Агафья – дочь Ефрема. Всё хозяйство на ней. Она и морды на озёрах ставит, и сети тянет, и силки с капканами проверяет, а недавно загорелась еще и олениху стельную взять. Будет, говорит, каждый год по олененку приносить. Ефрем ворчит, но видно, что дочерью гордится. Сына у него нет. И жены нет. Умерла, когда Агафье едва семь лет исполнилось. От крупозного воспаления легких. С тех пор Ефрем так и не женился. Жил бобылём. Агафья росла в интернате, домой лишь на летних каникулах приезжала. Еле-еле дотянула восьмой класс и категорически отказалась учиться дальше. Очень по отцу скучала. Да и он в ней души не чаял. Конечно, беглянку быстро разыскали. Уговаривали вернуться в интернат, но уехали ни с чем – Ефрем решение дочери поддержал. Так и живут вдвоем. В колхозный поселок не перебираются. Слишком там все чужое. Ефрем говорит, что умрет в этом доме. Его еще дед ставил. Дом хороший, крепкий. Из такой сосны сруб и сто лет простоит, дождями и ветрами отполированный. Всей заботы – крышу подлатать, да за очагом-чувалом присмотреть, чтоб не дымил угарно. Ефрем только новый лабаз пристроил – повыше и побольше.

Агафья давно ушла. Трубка погасла. Андрей откинулся на мшистую стену дома и не заметил, как задремал…
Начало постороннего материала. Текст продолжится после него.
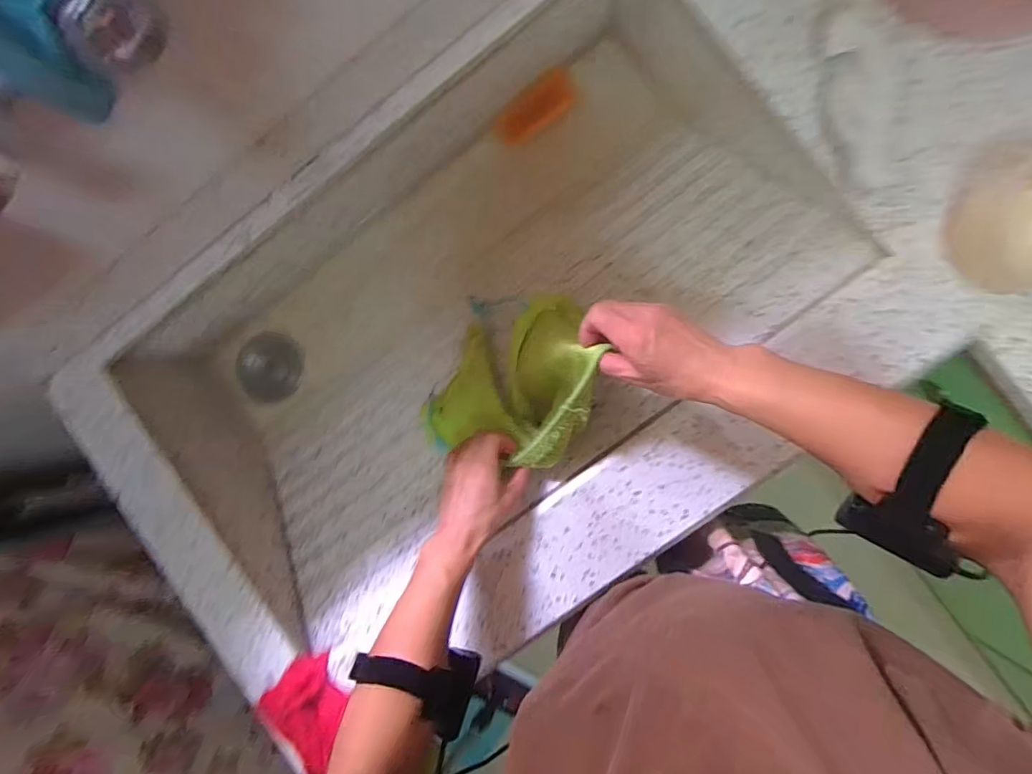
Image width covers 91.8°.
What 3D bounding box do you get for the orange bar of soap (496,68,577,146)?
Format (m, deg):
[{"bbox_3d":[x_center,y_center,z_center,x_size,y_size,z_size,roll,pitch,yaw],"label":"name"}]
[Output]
[{"bbox_3d":[0.028,-0.408,0.734,0.122,0.018,0.058,-35,90,4],"label":"orange bar of soap"}]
Сегодня в посёлке будет приёмщик, и Агафья с утра собиралась на пристань. Отцу сдачу рыбы она не доверяла с прошлого года, когда бесхитростный Ефрем потратил все вырученные деньги на водку, и три дня угощал весь посёлок. Андрей старался не упустить возможности прогуляться по округе и уговорил взять его с собой. Агафья сначала не соглашалась. Уж больно хлопотный из Андрея попутчик. Последний раз на озере перевернулся вместе с обласом. Вымок до нитки и чуть не пошел ко дну. Пришлось бросать весь улов и тащить его до дому, а потом натирать бурундучьим салом и поить отварами. Андрей клялся, что ничего подобного больше не произойдёт, и Агафья сдалась. Она всегда сдавалась. Не могла выдержать умоляющего взгляда. Ефрем категорически не отпускал Андрея одного. Вот с Агафьей можно, а одному никак. Без объяснений. Когда Андрей спрашивал его впрямую, Ефрем либо отмалчивался, хитро улыбаясь, либо коротко отрубал: «Так надо!» Андрей каждый раз намеревался задать этот вопрос Роману – старик, по всей видимости, лишь выполняет его волю, но почему-то забывал. И вообще стал на удивление рассеянным. Мог забыть самое элементарное. Собирался, к примеру, нарубить дров, а когда подходил к поленнице надолго замирал, пытаясь сообразить: зачем он держит в руке топор? Еще стал быстро уставать. Казалось, голову набили ватой, а руки и ноги приделали чужие. Причем, сильно торопились, поэтому приделали кое-как. В редкие моменты наступало просветление. Ясность вдруг появлялась в голове. Ясность и лёгкость. Правда, стоило кому-то его окликнуть, и мысли снова разбегались, раскатывались по сторонам, как рассыпанный горох.